+++ Source data +++
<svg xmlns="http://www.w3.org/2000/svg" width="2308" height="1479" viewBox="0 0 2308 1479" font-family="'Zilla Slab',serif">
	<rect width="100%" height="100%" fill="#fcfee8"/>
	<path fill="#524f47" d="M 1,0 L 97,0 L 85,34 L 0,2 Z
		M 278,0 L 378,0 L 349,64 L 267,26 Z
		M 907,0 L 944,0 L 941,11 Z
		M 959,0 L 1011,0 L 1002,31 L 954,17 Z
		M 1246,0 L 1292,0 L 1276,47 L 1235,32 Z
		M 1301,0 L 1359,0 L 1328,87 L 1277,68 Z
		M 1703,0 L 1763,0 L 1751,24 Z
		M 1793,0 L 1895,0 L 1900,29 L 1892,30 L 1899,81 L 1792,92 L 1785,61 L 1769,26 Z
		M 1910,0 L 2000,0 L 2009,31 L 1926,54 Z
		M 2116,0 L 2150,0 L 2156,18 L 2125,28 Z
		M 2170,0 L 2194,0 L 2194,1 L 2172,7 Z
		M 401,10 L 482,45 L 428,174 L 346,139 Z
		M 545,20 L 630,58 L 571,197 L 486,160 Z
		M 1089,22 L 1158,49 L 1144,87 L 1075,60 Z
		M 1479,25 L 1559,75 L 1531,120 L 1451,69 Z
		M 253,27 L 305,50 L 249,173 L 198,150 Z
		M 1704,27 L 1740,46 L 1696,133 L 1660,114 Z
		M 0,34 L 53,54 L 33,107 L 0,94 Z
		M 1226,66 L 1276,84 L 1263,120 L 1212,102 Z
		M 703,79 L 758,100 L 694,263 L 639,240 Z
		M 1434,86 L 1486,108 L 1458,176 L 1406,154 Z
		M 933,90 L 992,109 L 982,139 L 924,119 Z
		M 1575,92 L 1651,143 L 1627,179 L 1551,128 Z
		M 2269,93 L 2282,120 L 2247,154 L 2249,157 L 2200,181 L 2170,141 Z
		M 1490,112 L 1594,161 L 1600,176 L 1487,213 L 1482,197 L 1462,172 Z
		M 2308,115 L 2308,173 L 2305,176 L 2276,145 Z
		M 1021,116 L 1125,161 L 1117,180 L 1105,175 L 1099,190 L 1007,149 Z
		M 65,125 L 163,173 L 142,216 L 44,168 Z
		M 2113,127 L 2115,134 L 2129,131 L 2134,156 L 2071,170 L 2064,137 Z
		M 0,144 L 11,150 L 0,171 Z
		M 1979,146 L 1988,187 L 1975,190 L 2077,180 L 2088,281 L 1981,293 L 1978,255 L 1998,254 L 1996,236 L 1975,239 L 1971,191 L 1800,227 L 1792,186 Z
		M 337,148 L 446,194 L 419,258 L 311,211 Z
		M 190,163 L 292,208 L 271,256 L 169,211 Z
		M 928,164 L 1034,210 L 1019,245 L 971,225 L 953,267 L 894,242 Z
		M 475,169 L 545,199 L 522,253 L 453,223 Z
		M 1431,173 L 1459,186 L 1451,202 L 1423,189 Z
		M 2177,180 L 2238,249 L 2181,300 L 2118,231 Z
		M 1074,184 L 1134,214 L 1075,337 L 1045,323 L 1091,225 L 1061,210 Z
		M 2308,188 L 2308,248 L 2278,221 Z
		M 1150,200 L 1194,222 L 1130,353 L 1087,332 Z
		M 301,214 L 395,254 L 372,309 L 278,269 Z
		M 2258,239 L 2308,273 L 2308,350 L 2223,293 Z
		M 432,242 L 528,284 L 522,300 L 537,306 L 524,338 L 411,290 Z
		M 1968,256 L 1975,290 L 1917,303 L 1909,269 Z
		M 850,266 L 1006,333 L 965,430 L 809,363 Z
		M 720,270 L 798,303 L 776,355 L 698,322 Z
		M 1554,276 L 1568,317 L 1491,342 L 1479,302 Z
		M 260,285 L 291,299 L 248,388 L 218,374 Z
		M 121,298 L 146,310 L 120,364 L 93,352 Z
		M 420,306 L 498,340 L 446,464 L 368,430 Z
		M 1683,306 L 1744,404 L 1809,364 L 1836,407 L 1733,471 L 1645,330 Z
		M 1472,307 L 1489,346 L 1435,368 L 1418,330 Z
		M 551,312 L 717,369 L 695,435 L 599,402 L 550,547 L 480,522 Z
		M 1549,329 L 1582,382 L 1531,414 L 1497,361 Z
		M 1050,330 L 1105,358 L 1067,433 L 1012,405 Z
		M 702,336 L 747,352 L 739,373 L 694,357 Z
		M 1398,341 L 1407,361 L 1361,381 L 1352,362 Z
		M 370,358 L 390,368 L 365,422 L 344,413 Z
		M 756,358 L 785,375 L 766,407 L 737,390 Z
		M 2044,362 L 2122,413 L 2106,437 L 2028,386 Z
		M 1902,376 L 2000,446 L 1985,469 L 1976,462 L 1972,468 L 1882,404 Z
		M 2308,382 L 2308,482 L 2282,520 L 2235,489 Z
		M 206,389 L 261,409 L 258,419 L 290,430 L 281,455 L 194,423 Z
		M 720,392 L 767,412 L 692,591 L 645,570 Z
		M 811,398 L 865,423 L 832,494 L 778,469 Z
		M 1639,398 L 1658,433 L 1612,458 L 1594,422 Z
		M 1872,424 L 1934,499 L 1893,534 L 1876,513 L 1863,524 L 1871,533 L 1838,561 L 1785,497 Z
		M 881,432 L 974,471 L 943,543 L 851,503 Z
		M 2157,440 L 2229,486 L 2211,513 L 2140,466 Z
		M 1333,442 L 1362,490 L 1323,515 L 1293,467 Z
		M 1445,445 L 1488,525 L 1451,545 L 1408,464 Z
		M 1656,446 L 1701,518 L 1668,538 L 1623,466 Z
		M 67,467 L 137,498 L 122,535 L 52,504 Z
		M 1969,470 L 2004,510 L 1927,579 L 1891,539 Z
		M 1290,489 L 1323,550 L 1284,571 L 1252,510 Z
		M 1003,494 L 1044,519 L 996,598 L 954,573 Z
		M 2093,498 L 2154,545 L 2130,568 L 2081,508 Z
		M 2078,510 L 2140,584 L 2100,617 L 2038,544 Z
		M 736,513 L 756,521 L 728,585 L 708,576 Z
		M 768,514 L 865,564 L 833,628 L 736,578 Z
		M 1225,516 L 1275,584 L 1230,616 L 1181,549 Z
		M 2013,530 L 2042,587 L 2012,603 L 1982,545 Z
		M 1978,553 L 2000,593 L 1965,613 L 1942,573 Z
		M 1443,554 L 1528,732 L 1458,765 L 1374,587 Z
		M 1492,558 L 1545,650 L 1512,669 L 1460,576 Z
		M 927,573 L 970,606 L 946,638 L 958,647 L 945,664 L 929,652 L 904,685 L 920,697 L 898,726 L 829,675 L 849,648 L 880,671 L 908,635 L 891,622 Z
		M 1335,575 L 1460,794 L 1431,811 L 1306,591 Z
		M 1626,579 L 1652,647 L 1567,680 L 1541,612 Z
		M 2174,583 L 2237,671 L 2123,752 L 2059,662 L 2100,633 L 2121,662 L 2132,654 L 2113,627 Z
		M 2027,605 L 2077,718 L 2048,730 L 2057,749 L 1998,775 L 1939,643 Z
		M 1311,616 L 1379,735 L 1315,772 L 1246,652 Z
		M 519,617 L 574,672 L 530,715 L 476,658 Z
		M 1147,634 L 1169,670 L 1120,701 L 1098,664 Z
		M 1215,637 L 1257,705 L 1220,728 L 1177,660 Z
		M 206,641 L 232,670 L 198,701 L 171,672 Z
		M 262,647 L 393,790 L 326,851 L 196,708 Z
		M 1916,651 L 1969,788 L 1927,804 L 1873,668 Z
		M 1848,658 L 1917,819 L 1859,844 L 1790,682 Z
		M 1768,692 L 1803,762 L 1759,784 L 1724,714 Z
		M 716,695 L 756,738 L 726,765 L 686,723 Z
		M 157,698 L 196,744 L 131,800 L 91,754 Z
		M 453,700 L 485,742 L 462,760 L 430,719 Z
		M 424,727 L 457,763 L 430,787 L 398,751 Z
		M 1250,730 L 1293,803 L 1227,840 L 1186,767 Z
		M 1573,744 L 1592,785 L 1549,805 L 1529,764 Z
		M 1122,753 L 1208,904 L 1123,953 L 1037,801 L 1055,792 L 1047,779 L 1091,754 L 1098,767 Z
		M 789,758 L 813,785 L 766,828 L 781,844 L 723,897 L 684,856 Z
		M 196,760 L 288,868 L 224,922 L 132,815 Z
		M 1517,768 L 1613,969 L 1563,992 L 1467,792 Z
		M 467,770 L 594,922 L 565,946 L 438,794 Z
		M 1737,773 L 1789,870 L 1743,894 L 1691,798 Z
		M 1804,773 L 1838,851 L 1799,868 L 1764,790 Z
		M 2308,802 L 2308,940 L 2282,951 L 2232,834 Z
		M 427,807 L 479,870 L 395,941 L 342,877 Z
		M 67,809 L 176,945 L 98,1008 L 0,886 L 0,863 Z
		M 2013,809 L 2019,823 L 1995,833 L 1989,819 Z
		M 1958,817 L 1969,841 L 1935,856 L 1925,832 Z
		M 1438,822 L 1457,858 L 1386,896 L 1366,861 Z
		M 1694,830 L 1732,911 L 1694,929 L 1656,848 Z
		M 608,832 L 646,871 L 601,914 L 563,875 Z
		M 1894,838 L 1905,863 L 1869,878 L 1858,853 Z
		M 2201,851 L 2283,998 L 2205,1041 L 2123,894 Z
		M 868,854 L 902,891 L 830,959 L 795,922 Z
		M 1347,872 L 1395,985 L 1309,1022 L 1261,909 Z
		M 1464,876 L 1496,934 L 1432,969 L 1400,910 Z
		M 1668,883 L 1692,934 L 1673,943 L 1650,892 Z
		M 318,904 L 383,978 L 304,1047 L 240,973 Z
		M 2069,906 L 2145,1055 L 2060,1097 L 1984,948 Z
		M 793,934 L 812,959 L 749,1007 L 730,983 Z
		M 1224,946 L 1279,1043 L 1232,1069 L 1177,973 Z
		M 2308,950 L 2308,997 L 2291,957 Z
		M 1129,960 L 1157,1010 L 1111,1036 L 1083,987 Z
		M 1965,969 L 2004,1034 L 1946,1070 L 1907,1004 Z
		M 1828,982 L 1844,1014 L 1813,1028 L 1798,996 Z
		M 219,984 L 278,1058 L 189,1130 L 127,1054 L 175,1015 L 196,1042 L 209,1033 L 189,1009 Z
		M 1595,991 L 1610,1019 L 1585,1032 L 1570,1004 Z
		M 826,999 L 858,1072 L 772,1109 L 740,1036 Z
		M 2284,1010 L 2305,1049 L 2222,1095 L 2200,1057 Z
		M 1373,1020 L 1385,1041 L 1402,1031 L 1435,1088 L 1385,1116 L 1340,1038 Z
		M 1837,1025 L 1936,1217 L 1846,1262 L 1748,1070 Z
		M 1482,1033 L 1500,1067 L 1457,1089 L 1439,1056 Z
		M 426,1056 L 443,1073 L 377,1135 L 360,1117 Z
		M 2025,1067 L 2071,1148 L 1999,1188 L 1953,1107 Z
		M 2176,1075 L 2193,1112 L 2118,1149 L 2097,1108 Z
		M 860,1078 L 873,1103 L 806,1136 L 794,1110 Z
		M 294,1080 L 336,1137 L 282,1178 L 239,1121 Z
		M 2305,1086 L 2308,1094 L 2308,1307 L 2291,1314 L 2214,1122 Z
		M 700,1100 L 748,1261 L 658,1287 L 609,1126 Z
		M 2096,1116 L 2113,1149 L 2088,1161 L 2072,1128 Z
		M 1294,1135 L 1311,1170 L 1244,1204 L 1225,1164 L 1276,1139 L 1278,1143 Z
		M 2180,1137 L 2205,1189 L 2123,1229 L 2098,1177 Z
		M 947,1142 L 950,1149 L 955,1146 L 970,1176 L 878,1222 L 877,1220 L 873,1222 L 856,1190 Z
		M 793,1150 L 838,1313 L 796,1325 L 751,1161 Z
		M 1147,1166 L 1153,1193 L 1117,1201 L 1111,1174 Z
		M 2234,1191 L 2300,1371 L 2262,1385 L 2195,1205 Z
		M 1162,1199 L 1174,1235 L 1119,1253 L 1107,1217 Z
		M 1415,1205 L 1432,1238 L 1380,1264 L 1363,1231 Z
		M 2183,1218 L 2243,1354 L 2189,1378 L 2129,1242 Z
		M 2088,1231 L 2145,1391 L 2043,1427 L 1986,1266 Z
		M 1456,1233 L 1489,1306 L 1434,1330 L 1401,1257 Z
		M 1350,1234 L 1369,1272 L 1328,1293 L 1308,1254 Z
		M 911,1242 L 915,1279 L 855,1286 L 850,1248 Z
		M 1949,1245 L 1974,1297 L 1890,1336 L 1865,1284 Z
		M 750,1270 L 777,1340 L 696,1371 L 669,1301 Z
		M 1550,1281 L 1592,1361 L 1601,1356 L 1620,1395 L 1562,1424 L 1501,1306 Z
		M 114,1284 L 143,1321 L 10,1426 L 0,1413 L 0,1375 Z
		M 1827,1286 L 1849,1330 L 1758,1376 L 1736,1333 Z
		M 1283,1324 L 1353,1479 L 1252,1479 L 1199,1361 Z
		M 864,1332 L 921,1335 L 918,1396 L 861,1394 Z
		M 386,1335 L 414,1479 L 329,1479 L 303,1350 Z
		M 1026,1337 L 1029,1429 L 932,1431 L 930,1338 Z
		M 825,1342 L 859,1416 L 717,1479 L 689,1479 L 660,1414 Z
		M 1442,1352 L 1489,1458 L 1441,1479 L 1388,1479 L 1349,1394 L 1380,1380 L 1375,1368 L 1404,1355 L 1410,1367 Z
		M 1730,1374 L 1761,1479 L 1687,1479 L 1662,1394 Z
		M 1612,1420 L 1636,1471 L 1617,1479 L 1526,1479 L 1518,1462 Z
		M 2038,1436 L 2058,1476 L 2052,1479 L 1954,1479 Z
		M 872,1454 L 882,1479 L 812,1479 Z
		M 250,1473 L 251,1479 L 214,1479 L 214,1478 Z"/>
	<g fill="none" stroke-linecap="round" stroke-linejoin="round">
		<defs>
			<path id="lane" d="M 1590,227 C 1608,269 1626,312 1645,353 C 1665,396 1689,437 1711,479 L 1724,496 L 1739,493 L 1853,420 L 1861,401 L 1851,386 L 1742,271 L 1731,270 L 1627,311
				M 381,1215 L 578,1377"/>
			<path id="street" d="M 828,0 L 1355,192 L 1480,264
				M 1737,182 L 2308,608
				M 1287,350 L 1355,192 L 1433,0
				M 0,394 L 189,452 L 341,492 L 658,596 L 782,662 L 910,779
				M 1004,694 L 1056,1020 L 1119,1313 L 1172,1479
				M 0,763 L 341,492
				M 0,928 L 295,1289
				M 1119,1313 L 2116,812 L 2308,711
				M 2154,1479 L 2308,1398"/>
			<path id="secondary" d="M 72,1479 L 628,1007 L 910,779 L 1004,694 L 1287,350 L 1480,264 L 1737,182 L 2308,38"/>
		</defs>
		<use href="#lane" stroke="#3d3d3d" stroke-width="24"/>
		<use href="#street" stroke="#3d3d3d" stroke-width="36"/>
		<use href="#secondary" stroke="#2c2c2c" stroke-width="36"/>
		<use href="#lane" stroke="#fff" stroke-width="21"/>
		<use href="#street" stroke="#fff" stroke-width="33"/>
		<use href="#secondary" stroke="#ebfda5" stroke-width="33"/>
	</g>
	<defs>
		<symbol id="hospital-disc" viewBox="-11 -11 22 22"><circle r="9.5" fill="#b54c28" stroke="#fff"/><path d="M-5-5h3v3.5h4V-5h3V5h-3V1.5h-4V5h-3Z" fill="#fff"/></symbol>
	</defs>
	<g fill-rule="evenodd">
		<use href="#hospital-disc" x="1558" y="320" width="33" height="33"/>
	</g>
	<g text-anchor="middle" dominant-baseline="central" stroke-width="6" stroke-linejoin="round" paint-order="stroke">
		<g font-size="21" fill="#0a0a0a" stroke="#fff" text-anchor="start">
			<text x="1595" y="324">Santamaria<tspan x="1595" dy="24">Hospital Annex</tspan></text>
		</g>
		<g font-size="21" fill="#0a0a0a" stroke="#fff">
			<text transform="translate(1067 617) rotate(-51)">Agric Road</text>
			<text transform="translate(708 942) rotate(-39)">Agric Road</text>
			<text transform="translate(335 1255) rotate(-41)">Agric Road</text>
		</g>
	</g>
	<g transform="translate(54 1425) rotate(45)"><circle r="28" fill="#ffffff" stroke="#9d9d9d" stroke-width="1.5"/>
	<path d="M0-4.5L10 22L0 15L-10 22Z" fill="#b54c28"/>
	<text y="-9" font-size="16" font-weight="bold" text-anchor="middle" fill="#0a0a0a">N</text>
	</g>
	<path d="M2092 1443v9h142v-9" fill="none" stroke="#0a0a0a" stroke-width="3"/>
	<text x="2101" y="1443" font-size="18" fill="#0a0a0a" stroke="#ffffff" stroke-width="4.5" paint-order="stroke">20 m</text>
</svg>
+++
● **Exercise objective**: Each line above that contains "middle" must be copied out.

● **Reply to the exercise**:
	<g text-anchor="middle" dominant-baseline="central" stroke-width="6" stroke-linejoin="round" paint-order="stroke">
	<text y="-9" font-size="16" font-weight="bold" text-anchor="middle" fill="#0a0a0a">N</text>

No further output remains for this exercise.